February 7, 2016

The Longest Yard (1974).

Review #778: The Longest Yard.

Burt Reynolds (Paul "Wrecking" Crewe), Eddie Albert (Warden Rudolph Hazen), Ed Lauter (Captain Wilhelm Knauer), Michael Conrad (Nate Scarborough), James Hampton (Caretaker), Harry Caesar ("Granny" Granville), John Steadman (Pop), Charles Tyner (Unger), Mike Henry (Rasmussen), Jim Nicholson (Ice Man), Bernadette Peters (Miss Toot), Pepper Martin (Shop steward), Robert Tessier (Connie Shokner), Richard Kiel (Samson), Anitra Ford (Melissa), and Ray Nitschke (Bogdanski) Directed by Robert Aldrich (#105- What Ever Happened to Baby Jane?)

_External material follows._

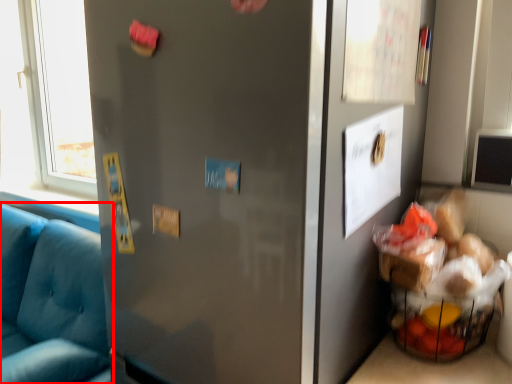
Question: From the image's perspective, what is the correct spatial positioning of studio couch (annotated by the red box) in reference to door?

Choices:
 (A) above
 (B) below

Answer: (B)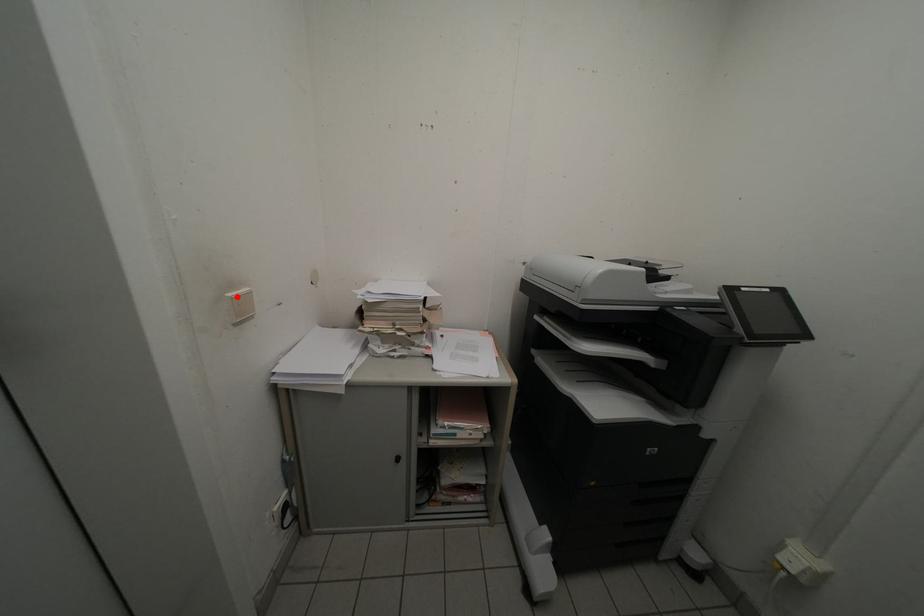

Yes, I'm aware of the timing to be back. In any case, The Longest Yard is a movie I had wanted to review, but I only had recently got the chance to finally watch the film, and what better way to do it on Sunday? In any case, The Longest Yard has a gallery of characters that generate a good deal of laughs, especially Reynolds, who seems to be perfectly at home with this character, filled with that expressionist grin. It's a movie that pulls all the punches, having a good deal of fun, with its own edge of football violence that anyone can associate with the sport. One of my favorite scenes is where Reynolds and another inmate exchange pleasantries (if you'd call it that) of stacking mud onto their pants, with the two getting into a mud-fight. Somehow, seeing the Captain coming out of the car gets them all laughing (even the guards laugh), and I can't help but crack up at everybody having a good laugh in the middle of a swamp. I do love the introduction to the football game, complete with split images of multiple shots. This is a movie for anyone looking for a good time with Burt Reynolds and a bunch of inmates who while being pretty criminal (including at least one murderer), are at least interesting to watch try to play some football, which is fine by me. It's a brutal film, but it is a movie that knows what its doing, and it knows how to make you laugh.

Football players in this movie (because why not?): Joe Kapp, Ray Nitschke, Mike Henry, Pervis Atkins, Ernie Wheelwright and Ray Ogden.

Overall, I give it 8 out of 10 stars.